Items from a data source:
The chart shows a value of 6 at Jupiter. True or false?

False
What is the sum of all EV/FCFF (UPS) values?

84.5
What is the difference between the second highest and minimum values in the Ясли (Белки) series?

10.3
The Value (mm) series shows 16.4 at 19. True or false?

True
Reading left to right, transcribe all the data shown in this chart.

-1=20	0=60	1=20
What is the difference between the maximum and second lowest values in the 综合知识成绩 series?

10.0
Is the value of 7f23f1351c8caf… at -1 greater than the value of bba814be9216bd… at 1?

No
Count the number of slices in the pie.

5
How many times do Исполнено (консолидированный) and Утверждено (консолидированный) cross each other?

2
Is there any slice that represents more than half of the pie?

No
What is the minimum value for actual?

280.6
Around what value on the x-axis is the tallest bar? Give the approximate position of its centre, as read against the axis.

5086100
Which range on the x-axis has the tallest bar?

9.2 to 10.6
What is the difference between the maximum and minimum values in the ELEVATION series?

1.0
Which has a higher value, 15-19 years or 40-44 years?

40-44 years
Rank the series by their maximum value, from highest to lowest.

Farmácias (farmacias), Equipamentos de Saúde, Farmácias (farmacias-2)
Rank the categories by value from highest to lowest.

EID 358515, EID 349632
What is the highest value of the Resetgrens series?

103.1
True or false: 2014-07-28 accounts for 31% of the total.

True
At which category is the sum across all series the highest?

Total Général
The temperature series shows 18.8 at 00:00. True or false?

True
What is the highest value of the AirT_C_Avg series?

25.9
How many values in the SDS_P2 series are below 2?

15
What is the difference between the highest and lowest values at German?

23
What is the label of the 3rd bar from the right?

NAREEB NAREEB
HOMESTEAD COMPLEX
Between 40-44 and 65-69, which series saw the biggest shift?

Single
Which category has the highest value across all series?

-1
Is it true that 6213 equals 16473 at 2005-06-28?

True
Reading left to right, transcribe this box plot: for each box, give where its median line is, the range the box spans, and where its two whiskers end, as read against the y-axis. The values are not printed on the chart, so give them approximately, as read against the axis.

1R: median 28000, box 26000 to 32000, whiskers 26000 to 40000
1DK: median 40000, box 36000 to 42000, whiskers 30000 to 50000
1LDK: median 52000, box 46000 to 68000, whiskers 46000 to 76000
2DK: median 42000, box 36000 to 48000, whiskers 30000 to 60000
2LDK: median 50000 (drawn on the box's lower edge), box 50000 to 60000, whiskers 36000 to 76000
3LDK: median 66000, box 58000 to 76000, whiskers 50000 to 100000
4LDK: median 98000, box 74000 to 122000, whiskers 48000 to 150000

* To-do item: Substitute "data set" for every "series" in the lines above, and leave everything else as it is.

* Task result:
The chart shows a value of 6 at Jupiter. True or false?

False
What is the sum of all EV/FCFF (UPS) values?

84.5
What is the difference between the second highest and minimum values in the Ясли (Белки) data set?

10.3
The Value (mm) data set shows 16.4 at 19. True or false?

True
Reading left to right, transcribe all the data shown in this chart.

-1=20	0=60	1=20
What is the difference between the maximum and second lowest values in the 综合知识成绩 data set?

10.0
Is the value of 7f23f1351c8caf… at -1 greater than the value of bba814be9216bd… at 1?

No
Count the number of slices in the pie.

5
How many times do Исполнено (консолидированный) and Утверждено (консолидированный) cross each other?

2
Is there any slice that represents more than half of the pie?

No
What is the minimum value for actual?

280.6
Around what value on the x-axis is the tallest bar? Give the approximate position of its centre, as read against the axis.

5086100
Which range on the x-axis has the tallest bar?

9.2 to 10.6
What is the difference between the maximum and minimum values in the ELEVATION data set?

1.0
Which has a higher value, 15-19 years or 40-44 years?

40-44 years
Rank the data set by their maximum value, from highest to lowest.

Farmácias (farmacias), Equipamentos de Saúde, Farmácias (farmacias-2)
Rank the categories by value from highest to lowest.

EID 358515, EID 349632
What is the highest value of the Resetgrens data set?

103.1
True or false: 2014-07-28 accounts for 31% of the total.

True
At which category is the sum across all data set the highest?

Total Général
The temperature data set shows 18.8 at 00:00. True or false?

True
What is the highest value of the AirT_C_Avg data set?

25.9
How many values in the SDS_P2 data set are below 2?

15
What is the difference between the highest and lowest values at German?

23
What is the label of the 3rd bar from the right?

NAREEB NAREEB
HOMESTEAD COMPLEX
Between 40-44 and 65-69, which data set saw the biggest shift?

Single
Which category has the highest value across all data set?

-1
Is it true that 6213 equals 16473 at 2005-06-28?

True
Reading left to right, transcribe this box plot: for each box, give where its median line is, the range the box spans, and where its two whiskers end, as read against the y-axis. The values are not printed on the chart, so give them approximately, as read against the axis.

1R: median 28000, box 26000 to 32000, whiskers 26000 to 40000
1DK: median 40000, box 36000 to 42000, whiskers 30000 to 50000
1LDK: median 52000, box 46000 to 68000, whiskers 46000 to 76000
2DK: median 42000, box 36000 to 48000, whiskers 30000 to 60000
2LDK: median 50000 (drawn on the box's lower edge), box 50000 to 60000, whiskers 36000 to 76000
3LDK: median 66000, box 58000 to 76000, whiskers 50000 to 100000
4LDK: median 98000, box 74000 to 122000, whiskers 48000 to 150000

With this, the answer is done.